- [AIM OF THE TASK] Reproduce the records below word for word, leaving out the pictures.
--- PROVIDED ENTRIES Enclosed Below ---
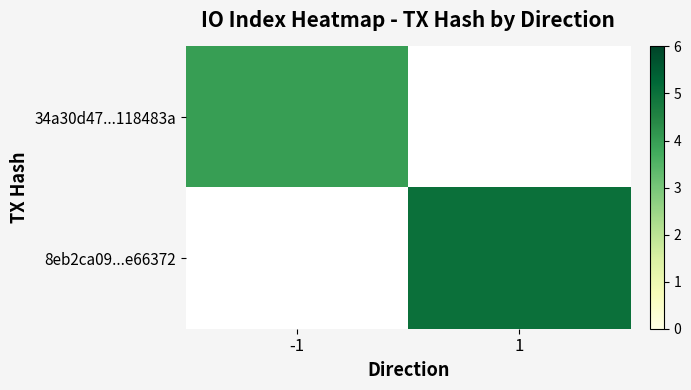

Reading right to left, what are all the values shown in this chart?

34a30d47...118483a: 1=0	-1=4
8eb2ca09...e66372: 1=5	-1=0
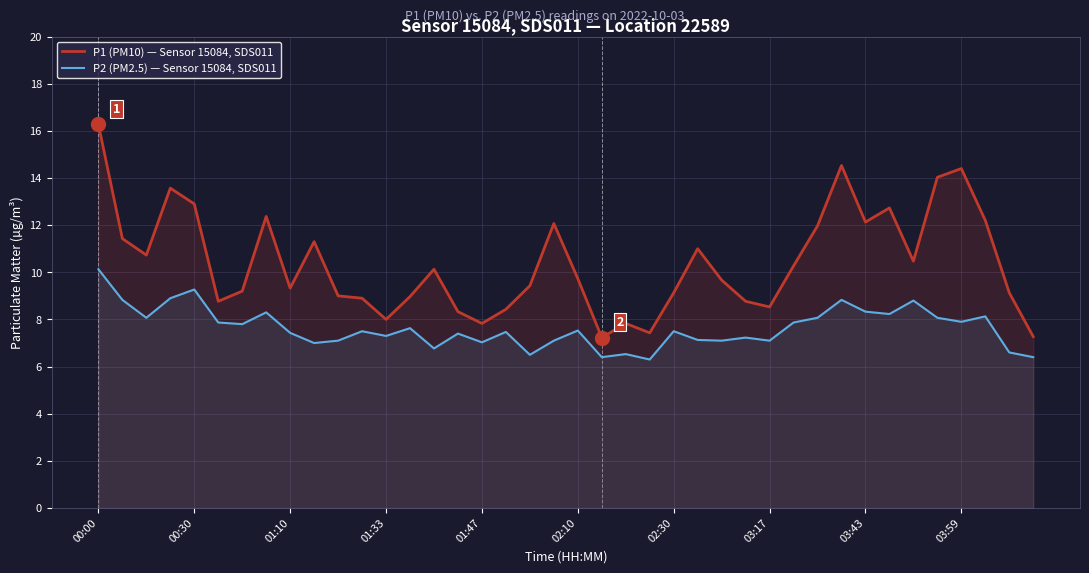

What is the spread (max minus min) of values at 03:59?

6.5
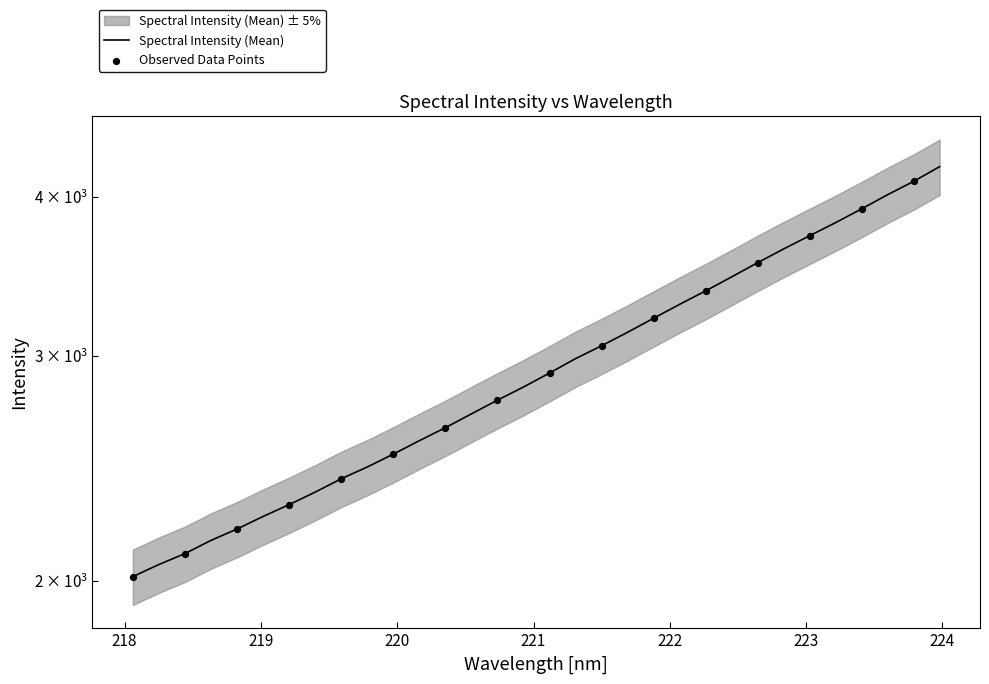

What is the ratio of the value at 218.2508 to the value at 223.7895?

0.5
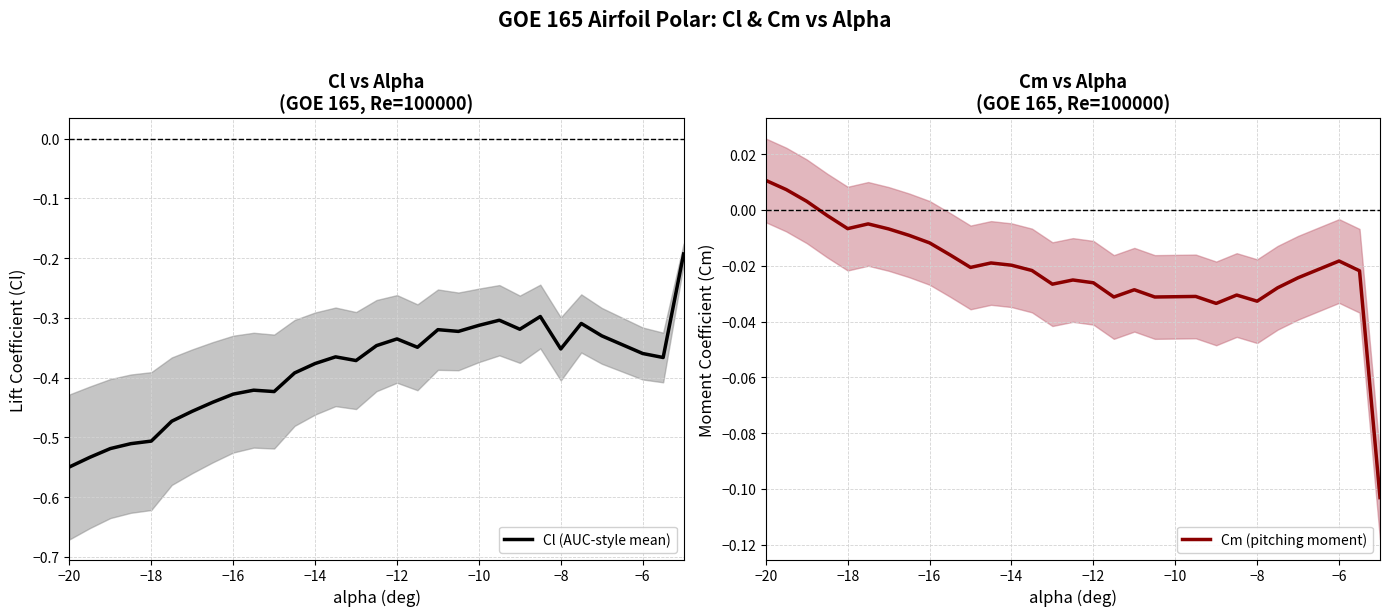

Which series has the largest total across all categories?

Cm (pitching moment)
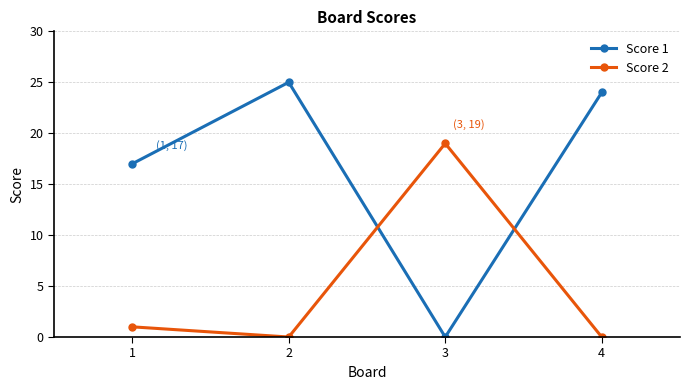

How many data points does each series have?

4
--- End of Enclosed PROVIDED ENTRIES ---
- [EXERCISE RESULT]
Reading right to left, what are all the values shown in this chart?

34a30d47...118483a: 1=0	-1=4
8eb2ca09...e66372: 1=5	-1=0

What is the spread (max minus min) of values at 03:59?

6.5

What is the ratio of the value at 218.2508 to the value at 223.7895?

0.5

Which series has the largest total across all categories?

Cm (pitching moment)

How many data points does each series have?

4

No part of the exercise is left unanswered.